Arles Memories
My first night at the Arles festival was magical: the Place du Forum was filled with guitarists strumming away flamenco or gypsy songs. Most of the action was in the Place, where people gathered around the tables to sip wine or pastis, to gossip, joke or posture.
My favorite memory came a year later when Gene Smith won the award for his Minimata book. One day I got a note inviting me, my wife, the photographer Joan Liftin, and Gene to have lunch with Henri Cartier-Bresson and Martine Franck at their home near Arles. Gene and Henri knew one another from LIFE magazine. Joan and I knew them all from Magnum.
After lunch, Henri drove us back to Arles. On the way Gene decided to tease him about the retrospective book that he had just published. Smith liked to call Henri, Hank Carter, and he started by saying “Hank, how many years have you been making pictures?”

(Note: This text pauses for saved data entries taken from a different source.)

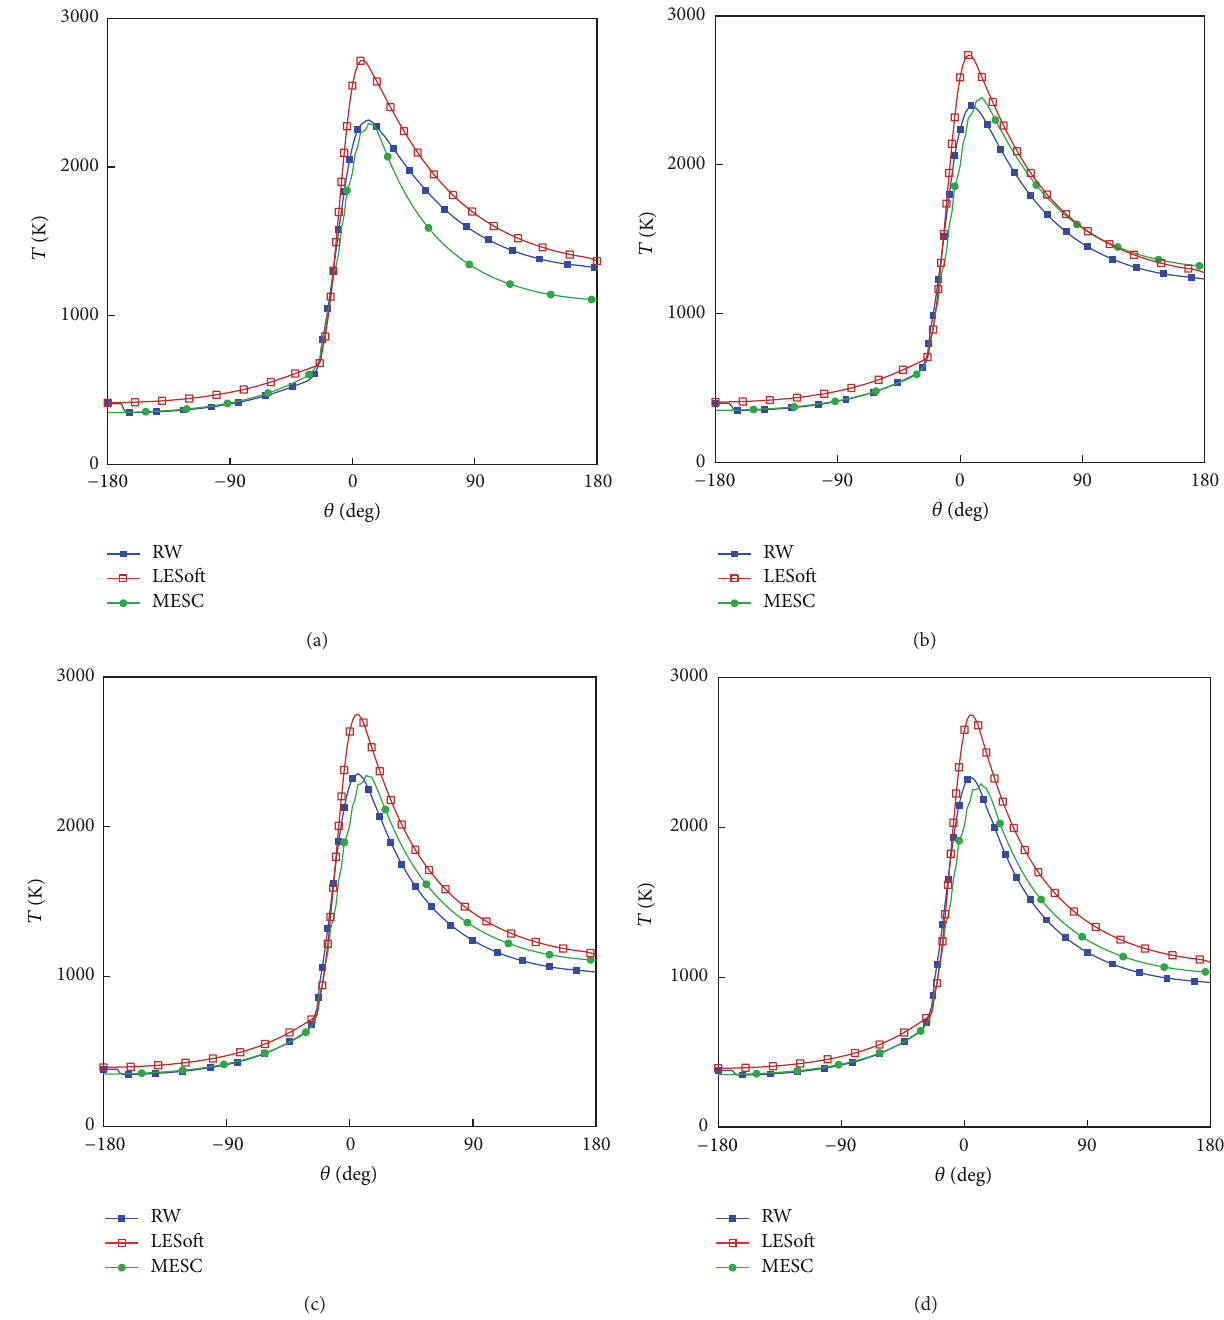
Figure 16: Profiles of temperature for compression ratios of 6 (a), 8 (b), 12 (c), and 14 (d).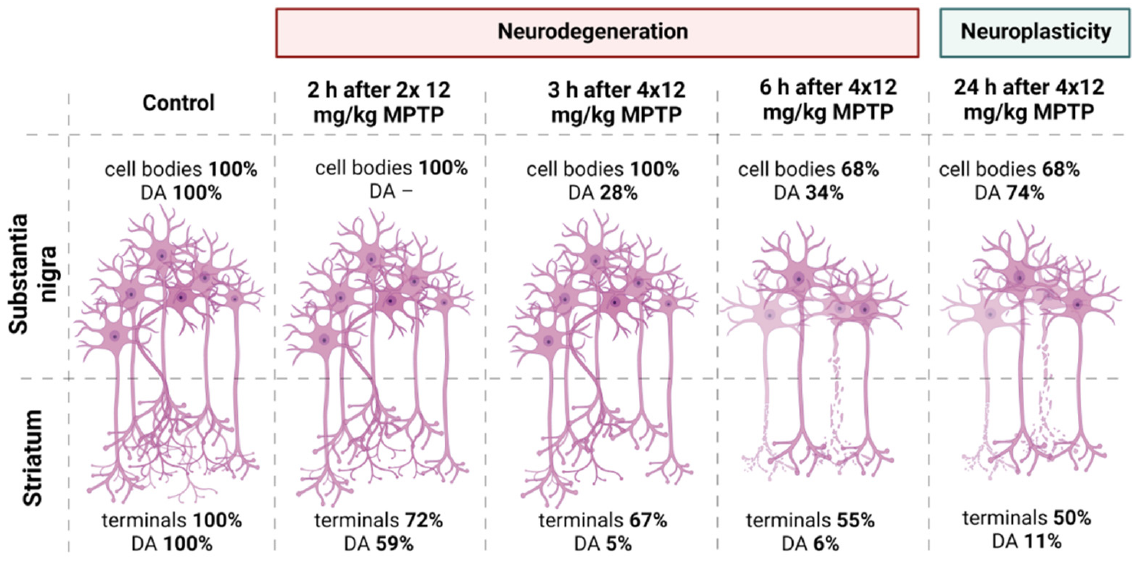
Figure 7. The quantity of DA neuron cell bodies and content of DA in the SN, the quantity of terminals of DA axons and DA concentration in the striatum in the control (saline) and during 24 h after 4 × 12 mg/kg of MPTP (the data adapted with permission from Ref. [29]). The figure was created using Biorender (www.biorender.com, the date of last access to the link is 14 June 2022).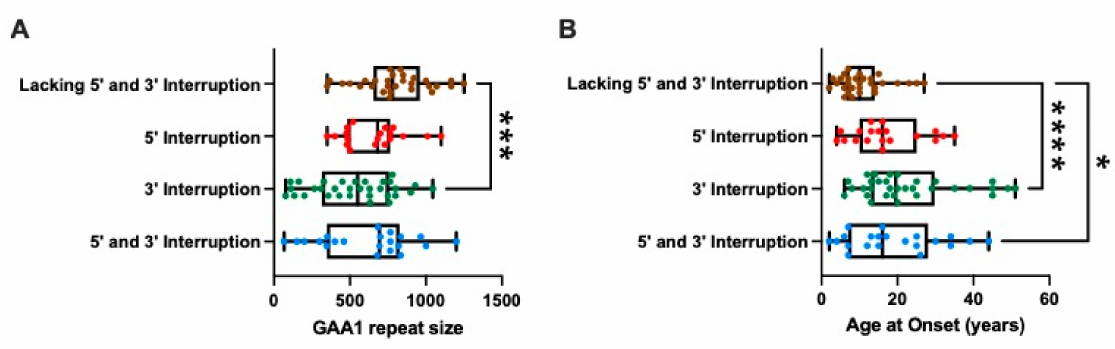
Figure 2. Interruption of the FXN GAA repeat tract is associated with shorter GAA1 repeat sizes and a later age at disease onset. ( A ) Box-and-whisker plot showing the distribution of the GAA1 repeat sizes for each interruption subgroup of the cohort. Kruskal–Wallis and subsequent Dunn’s multiple comparisons tests show that the 3 (cid:48) interruption subgroup has significantly smaller GAA1 repeat sizes compared to the subgroup lacking 5 (cid:48) and 3 (cid:48) interruptions. Other subgroup comparisons were not significant. ( B ) Box-and-whisker plot showing the distribution of ages at disease onset across each interruption subgroup of the cohort. Kruskal–Wallis and subsequent Dunn’s multiple comparisons tests show that both the 3 (cid:48) interruption subgroup and the 5 (cid:48) and 3 (cid:48) interruption subgroup have significantly later ages at disease onset compared to the subgroup lacking 5 (cid:48) and 3 (cid:48) interruptions. Other subgroup comparisons were not significant. The whiskers indicate the minimum and maximum values whilst the box shows the 25th to 75th percentiles of the data with a line indicating the median. * p ≤ 0.05; *** p ≤ 0.001; **** p ≤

I suspect Cartier-Bresson knew what was coming, and he said tersely “Thirty years or so.”
“And how many pictures are there in the book?” asked Gene.
“Four hundred and fifty,” HCB replied a little testily.
“Wow!” said Gene, “Do you really think you make fifteen masterpieces year after year? Even Picasso wasn’t that productive. Come on now, how many do your really average?”
By the time we got back to Arles, Gene had worked Henri down to nine.